On Russia. Today's Challenges
(This book's review is published in French only. Original book's title: De la Russie. Les enjeux actuels.)
Fin et touffu, généreux dans ses visions, multiple dans ses explications, d’un superbe mépris pour les frontières du débat: ce livre ressemble à la Russie. Voici une mine de réflexions pour ceux qui souhaitent approcher le pays d’aujourd’hui en revivant celui d’hier, le même, cette Russie agitée de 'la manie de la grandeur et des délices de l’auto-dénigrement'...
Une nouvelle bipolarité, dit l’auteur, oppose les pays qui entendent fonder le développement économique sur la démocratie à l’énorme armée de ceux qui veulent l’asseoir sur l’autorité –la Russie étant évidemment de ces derniers. Et pourtant l’autorité n’y fonctionne plus guère. Le pays est donc frappé par le reflux général de l’arrogance néo-libérale de ces dix dernières années, sans avoir encore réussi à poser les bases d’un changement structurel. Tout est factice, commente Youri Afanassiev, aujourd’hui en Russie: les institutions démocratiques, les règles du marché, les salaires, les règles de production... La Russie ici ne serait-elle qu’un immense décor Potemkine?
On ne se lasse pas de voir les Russes remonter à la racine de leur malheur (tout en souhaitant qu’ils s’en fatiguent bientôt): un espace qui dissout tout sens de la mesure, de l’individu et peut-être de la Raison; une liaison mystérieuse à l’Eglise comme constituante de la nation; un rapport au pouvoir qui, depuis l’opritchtnina de Pierre le Grand jusqu’à la garde rapprochée de Poutine, en passant par le léninisme (dont Afanassiev décrit longuement les racines russes), n’a jamais permis l’émergence d’une société civile ou politique. A la place de la première, une masse indifférenciée tournée vers la survie et, pour la seconde, des institutions qui ne sont qu’un trompe-l’œil couvrant des rapports de pouvoir complexes et éclatés. 'L’Etat et la personne individuelle', écrivait Herzen, 'pouvoir et liberté, communisme et égoïsme (...), voilà les colonnes d’Hercule du grand combat (...). L’Europe apporte une réponse défigurée et abstraite; la Russie une réponse défigurée et sauvage.'
Sur cet héritage, Y. Afanassiev tisse de longues variations qui vont étayer une critique dévastatrice de la Russie post-soviétique. Plus de 10 années de 'liberté' n’ont créé ni les fondements d’une économie ouverte, ni les institutions organisant l’échange entre le peuple et le pouvoir que l’on nomme démocratie. Il n’y a pas vraiment de propriété en Russie, analyse l’auteur, pas vraiment de pouvoir au sens où on l’entend en Occident, et comment décrire un marché sans capitaux? Après une période oscillant entre 'le pire de l’Occident et le pire de la Russie' –on se reportera longuement aux analyses des 'privatisations oligarchiques' de Gaïdar-Tchoubaïs et de la 'privatisation du pouvoir d’Etat' sous Eltsine– Poutine semble en position de stabiliser les choses. Mais réforme-t-il vraiment?

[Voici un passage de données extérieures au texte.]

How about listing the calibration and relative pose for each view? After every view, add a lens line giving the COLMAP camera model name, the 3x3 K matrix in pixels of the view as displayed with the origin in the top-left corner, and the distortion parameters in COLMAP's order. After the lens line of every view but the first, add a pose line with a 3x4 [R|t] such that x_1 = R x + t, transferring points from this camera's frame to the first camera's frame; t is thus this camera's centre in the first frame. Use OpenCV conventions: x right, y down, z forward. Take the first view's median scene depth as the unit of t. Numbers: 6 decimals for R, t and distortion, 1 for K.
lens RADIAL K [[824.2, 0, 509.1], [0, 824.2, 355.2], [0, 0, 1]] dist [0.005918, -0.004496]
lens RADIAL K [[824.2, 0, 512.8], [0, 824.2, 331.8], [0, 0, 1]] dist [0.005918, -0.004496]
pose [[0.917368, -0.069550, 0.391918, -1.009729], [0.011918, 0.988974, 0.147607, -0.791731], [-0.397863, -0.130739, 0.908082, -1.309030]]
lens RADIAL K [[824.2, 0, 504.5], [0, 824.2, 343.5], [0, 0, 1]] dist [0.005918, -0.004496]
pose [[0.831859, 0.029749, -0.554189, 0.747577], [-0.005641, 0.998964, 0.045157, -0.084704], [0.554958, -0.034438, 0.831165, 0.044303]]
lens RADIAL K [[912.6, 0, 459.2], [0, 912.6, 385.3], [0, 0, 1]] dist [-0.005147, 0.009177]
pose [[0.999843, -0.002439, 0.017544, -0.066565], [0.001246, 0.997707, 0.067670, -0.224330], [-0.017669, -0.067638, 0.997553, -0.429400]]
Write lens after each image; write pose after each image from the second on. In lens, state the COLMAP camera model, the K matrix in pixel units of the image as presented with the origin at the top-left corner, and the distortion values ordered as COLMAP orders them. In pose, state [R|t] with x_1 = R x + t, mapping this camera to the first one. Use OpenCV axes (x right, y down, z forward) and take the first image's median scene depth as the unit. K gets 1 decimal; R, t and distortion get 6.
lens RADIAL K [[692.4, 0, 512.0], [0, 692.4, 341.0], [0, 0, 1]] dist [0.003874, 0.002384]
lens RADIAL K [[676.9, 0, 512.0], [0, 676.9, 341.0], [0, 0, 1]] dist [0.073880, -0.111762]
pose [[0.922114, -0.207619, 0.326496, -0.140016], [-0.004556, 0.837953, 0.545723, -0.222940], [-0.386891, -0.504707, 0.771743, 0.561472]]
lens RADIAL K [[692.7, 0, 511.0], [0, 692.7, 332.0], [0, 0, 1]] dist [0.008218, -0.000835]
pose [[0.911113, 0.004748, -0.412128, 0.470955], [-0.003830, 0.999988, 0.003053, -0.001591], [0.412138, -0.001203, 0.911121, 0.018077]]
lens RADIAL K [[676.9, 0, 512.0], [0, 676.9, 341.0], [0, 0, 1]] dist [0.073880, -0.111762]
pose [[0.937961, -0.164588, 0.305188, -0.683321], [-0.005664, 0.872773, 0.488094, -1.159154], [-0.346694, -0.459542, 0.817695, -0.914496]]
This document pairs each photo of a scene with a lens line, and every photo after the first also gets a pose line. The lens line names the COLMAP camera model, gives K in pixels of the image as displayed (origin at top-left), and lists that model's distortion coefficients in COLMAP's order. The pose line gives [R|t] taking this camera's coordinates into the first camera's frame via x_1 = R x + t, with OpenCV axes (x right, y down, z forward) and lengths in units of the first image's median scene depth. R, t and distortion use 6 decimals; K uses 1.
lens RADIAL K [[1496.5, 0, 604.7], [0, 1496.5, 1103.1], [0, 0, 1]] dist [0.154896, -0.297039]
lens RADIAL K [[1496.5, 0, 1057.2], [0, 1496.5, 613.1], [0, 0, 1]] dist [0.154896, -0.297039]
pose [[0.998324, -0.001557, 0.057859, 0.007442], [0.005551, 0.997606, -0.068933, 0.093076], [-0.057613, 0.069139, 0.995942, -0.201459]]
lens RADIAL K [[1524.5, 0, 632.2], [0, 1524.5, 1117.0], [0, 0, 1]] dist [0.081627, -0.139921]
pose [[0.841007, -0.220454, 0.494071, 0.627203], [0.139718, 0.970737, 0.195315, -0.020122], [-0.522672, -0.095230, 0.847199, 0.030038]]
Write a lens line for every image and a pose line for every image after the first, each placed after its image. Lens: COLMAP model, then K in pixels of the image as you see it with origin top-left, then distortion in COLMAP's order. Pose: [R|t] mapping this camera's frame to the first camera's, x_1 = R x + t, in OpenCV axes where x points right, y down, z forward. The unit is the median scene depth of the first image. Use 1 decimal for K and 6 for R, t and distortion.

L’affirmation de la 'verticale du pouvoir' est-elle une restructuration profonde du pouvoir d’Etat? La lutte contre l’oligarchie est-elle la marginalisation systématique de la 'part d’ombre' de l’économie et de la société russes? Poutine a-t-il vraiment, au-delà des 'coups' politiques et de la préparation des prochaines élections, une véritable stratégie du changement? Non, répond Y. Afanassiev, car les apparences de la réforme poutinienne s’inscrivent dans une conception de 'démocratie dirigée' qui ne pose nulle part les bases de la société politique dont les Russes ont besoin pour construire à la fois un Etat et une économie modernes.
L’ensemble de l’analyse se conclut sur une vision noire de l’année 2003: la dépression démographique continuera à se faire sentir; l’usure des fonds des entreprises se fera dramatique; la dette extérieure sera à son plus haut niveau alors que les infrastructures du pays appellent d’urgents investissements; le prix du pétrole deviendra peut-être mal contrôlable.
L’analyse, comme les nuits russes, bute sur le: que faire? Et il est vrai que les intellectuels russes, plus ou moins proches du pouvoir, ont aujourd’hui du mal à dire comment, même à un rythme spécifique, pourrait émerger une société civile et politique qui serait la matrice et la gardienne de la démocratie russe. Ce livre n'en donne pas les recettes. Il est pourtant un formidable témoignage d’intelligence et de lucidité, c’est-à-dire, à tout prendre, d’un remarquable optimisme.